Immer wieder ging es in der Diskussion um Kriterien für den ärztlich assistierten Suizid. Kann das beispielsweise unerträgliches Leid sein? Doch was ist unerträgliches Leid? Für den einen Menschen vielleicht ein Schmerz, der schier wahnsinnig macht, für den anderen die verlorene Jugend. Hier war sich der Kongress einig: Unerträgliches Leid erleben Menschen individuell. Das zu einem rechtlich handhabbaren Kriterium zu erheben, wird also schwierig. Nicht zuletzt deshalb sind viele Ärzte gegen eine Regelung des Gesetzgebers.

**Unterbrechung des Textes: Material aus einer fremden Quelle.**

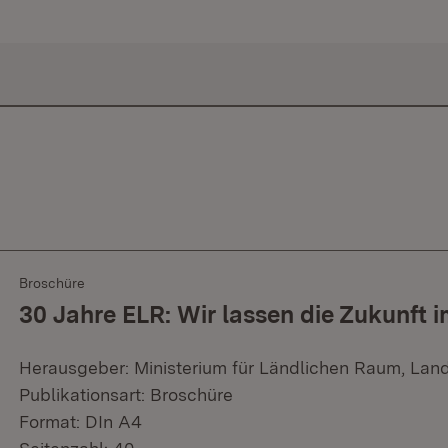
Broschüre
30 Jahre ELR: Wir lassen die Zukunft i
Herausgeber: Ministerium für Ländlichen Raum, Lan
Publikationsart: Broschüre
Format: DIn A4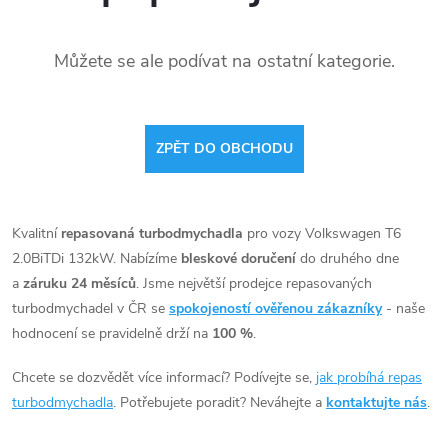
Můžete se ale podívat na ostatní kategorie.
ZPĚT DO OBCHODU
Kvalitní
repasovaná turbodmychadla
pro vozy Volkswagen T6
2.0BiTDi 132kW. Nabízíme
bleskové doručení
do druhého dne
a
záruku 24 měsíců
. Jsme největší prodejce repasovaných
turbodmychadel v ČR se
spokojeností ověřenou zákazníky
- naše
hodnocení se pravidelně drží na
100 %
.
Chcete se dozvědět více informací? Podívejte se,
jak probíhá repas
turbodmychadla
. Potřebujete poradit? Neváhejte a
kontaktujte nás
.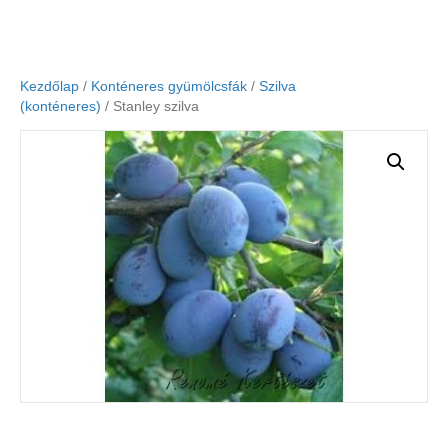
Kezdőlap
/
Konténeres gyümölcsfák
/
Szilva
(konténeres)
/ Stanley szilva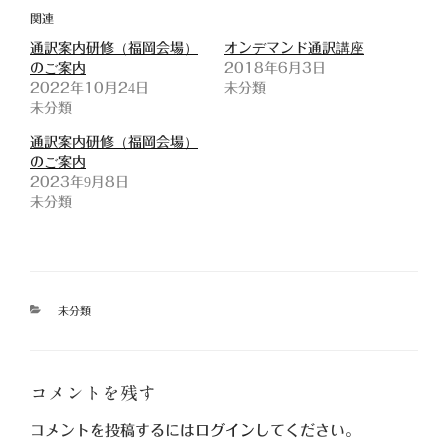
関連
通訳案内研修（福岡会場）
オンデマンド通訳講座
のご案内
2018年6月3日
2022年10月24日
未分類
未分類
通訳案内研修（福岡会場）
のご案内
2023年9月8日
未分類
カ
未分類
テ
ゴ
リ
ー
コメントを残す
コメントを投稿するには
ログイン
してください。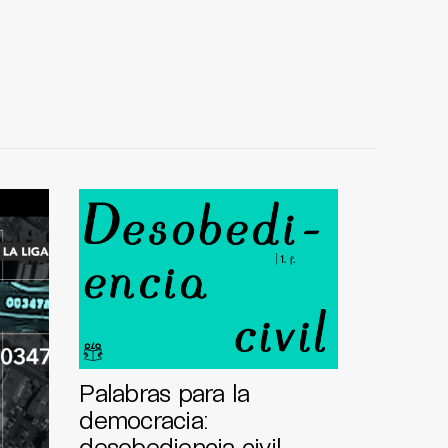
Palabras para la
democracia:
desobediencia civil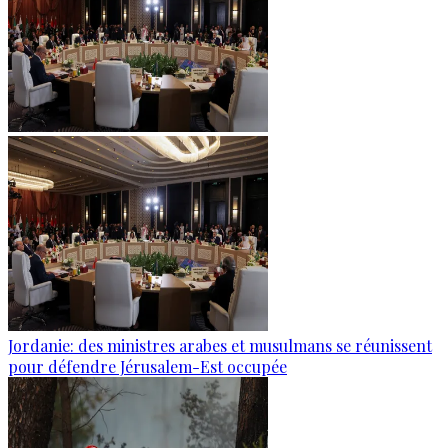
Jordanie: des ministres arabes et musulmans se réunissent
pour défendre Jérusalem-Est occupée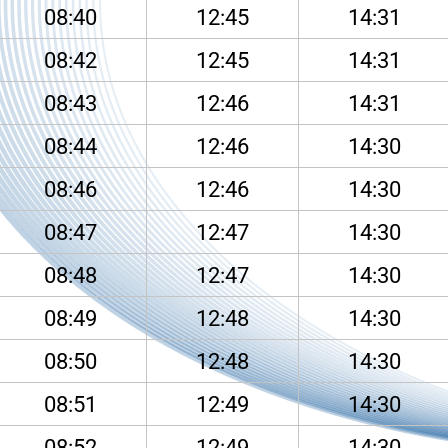
08:40
12:45
14:31
08:42
12:45
14:31
08:43
12:46
14:31
08:44
12:46
14:30
08:46
12:46
14:30
08:47
12:47
14:30
08:48
12:47
14:30
08:49
12:48
14:30
08:50
12:48
14:30
08:51
12:49
14:30
08:52
12:49
14:30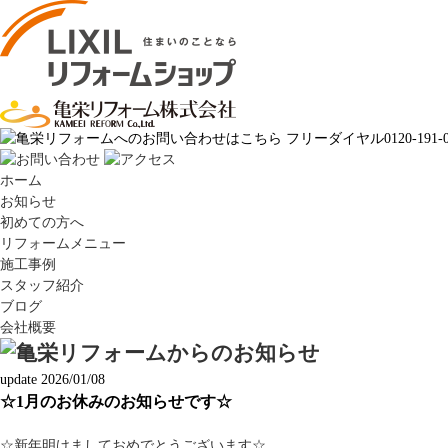
ホーム
お知らせ
初めての方へ
リフォームメニュー
施工事例
スタッフ紹介
ブログ
会社概要
update 2026/01/08
☆1月のお休みのお知らせです☆
☆新年明けましておめでとうございます☆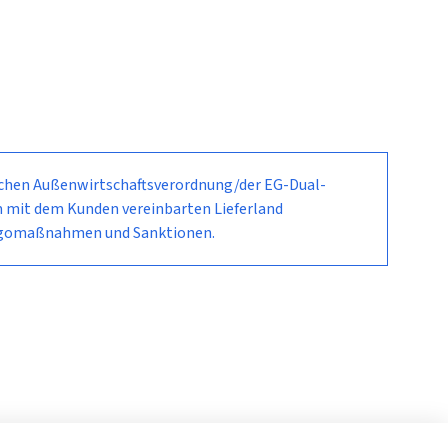
schen Außenwirtschaftsverordnung/der EG-Dual-
em mit dem Kunden vereinbarten Lieferland
argomaßnahmen und Sanktionen.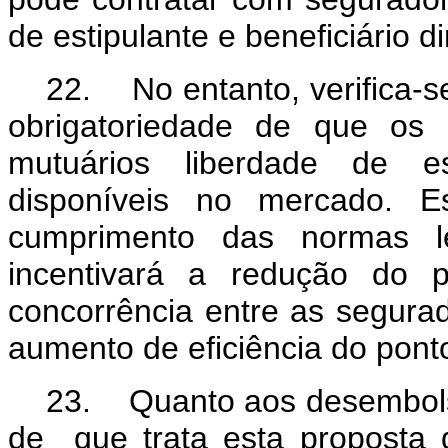
de estipulante e beneficiário 
22. No entanto, verifica-s
obrigatoriedade de que os 
mutuários liberdade de es
disponíveis no mercado. E
cumprimento das normas l
incentivará a redução do 
concorrência entre as segura
aumento de eficiência do pont
23. Quanto aos desembols
de que trata esta proposta d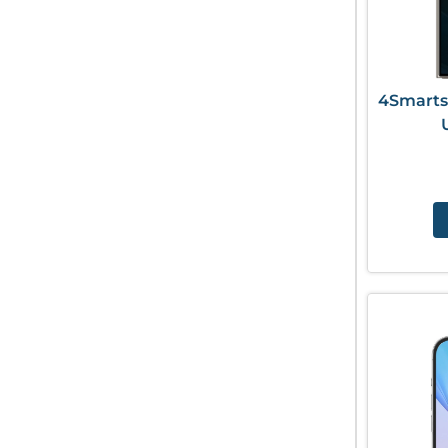
4Smarts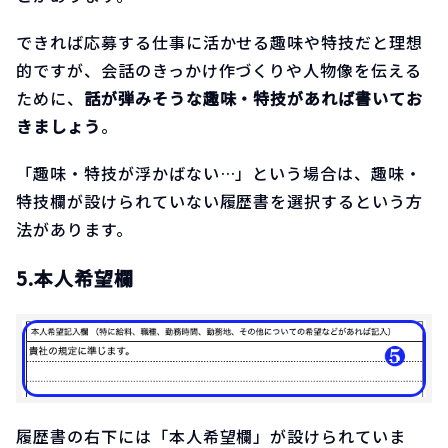
できれば応募する仕事に活かせる趣味や特技だと理想
的ですが、会話のきっかけ作づくりや人物像を伝える
ために、
話が弾みそうな趣味・特技があれば書いてお
きましょう
。
「趣味・特技が浮かばない…」という場合は、趣味・
特技欄が設けられていない履歴書を選択するという方
法があります。
5.本人希望欄
履歴書の右下には「本人希望欄」が設けられていま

Wie schwierig die Debatte insgesamt ist, machte am Ende die katholische Pastoralreferentin Ulrike Ernsing deutlich. Sie hat lange auf der Bremer Palliativstation am Klinikum Links der Weser gearbeitet und ist nun Seelsorgerin im Hans-Susemihl-Krankenhaus Emden. «Für mich ist das Leben heilig», sagte sie in einer bewegenden Stellungnahme. Aber Würde im Sterben habe auch etwas mit Selbstbestimmung zu tun. Ernsing zweifelte im Gegensatz zu ihrer Kirchenleitung: «Ich bin mir nicht sicher, ob es nicht in Einzelfällen nötig ist, beim Suizid zu helfen.»